Saturday, November 21, 2009


1. Write different
. In the same way that sportsmen try different sports for ultimate fitness, try new things on the page. Force writing muscles you haven’t used to wake up. Write in structured forms – a sonnet or an alphabetically organised story. Or freewrite – let yourself go. Write poems, or an essay, or a short story, or the first five pages of a novel. The key thing is not to let yourself get into a rut.

2. Write more. It sounds obvious but are you trying to write the one perfect piece and so stifling yourself before you start? Or are you saving up your best thoughts and images for one particular story? Be generous on the page. The more you write, the more you will have to write about, and the quality will – eventually – start to shine through. In the book, Art and Fear, there is a description of an experiment in which a sculpture class were divided into two groups. Half were going to be assessed on how many sculptures they created no matter the quality. The other half on the one perfect sculpture, just one for the whole course. Guess which group produced the better sculptures – yep, that’s right. The ones who produced the most.

3. Form a habit. Write at a particular time of day, or on a particular day. Be disciplined about it. Dorothea Brande in her classic book, Becoming a Writer is very firm about this. You make a writing date and you stick to it.

4. Remember what you like about writing
. I’ve lost count of the number of people who have complained that they can’t write but that they SHOULD be getting on with their poem, or their novel, or article. As if there’s someone forcing them to write. No wonder they don’t want to then. But, whisper this, the world will not collapse if we never write another poem. So somehow we have to get back to the joy of what we do. I find one of the best ways of doing this is to make a list of what I liked about the project in the first place, what I want it to achieve, what in a perfect world could happen to it, ie be published in The New Yorker! But if that doesn’t work – and it doesn’t always – I make another list of all the things I want to do when I’ve finished it and keep that to the side of the computer as a carrot.

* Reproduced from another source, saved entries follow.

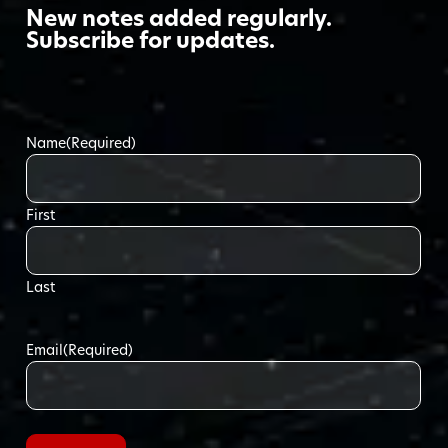
New notes added regularly.
Subscribe for updates.
Name
(Required)
First
Last
Email
(Required)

5. And last but not least, turn off your internet. Now. Go on. Move away from the wi-fi, the twitter, the facebook, emails, blog reading. Use longhand if you must so you won't be tempted by the computer. I dare you!

Happy writing.

Related posts:

* On Refusing to Chose


Tuesday Kid said...

Your link doesn't work. But I liked your article.

JoniB said...

Hi Sarah! Congrats on the new book! It is going on my list of books to read in 2010.
On a mechanical note, please check the links in your post as they seem to be broken.

Sarah Salway said...

Thanks Tuesday Kid and JoniB - I've corrected links now!

Kathryn's Daily Writing Workout said...

I'm glad that writing more produces better results. It means that there may be a remote chance that my NaNoWriMo effort may pay off!

Sarah Salway said...

Definitely Kathryn! And are you enjoying it...

Kathryn's Daily Writing Workout said...

I was terrified at the outset but with the end in sight, I'm elated by the process of it all coming together. I thought that it would be such a different process to writing short stories but when you divide it into chunks, day by day, it's really the same. I'm learning to go with the flow be surprised by what happens next. Thank you for pointing me in its direction!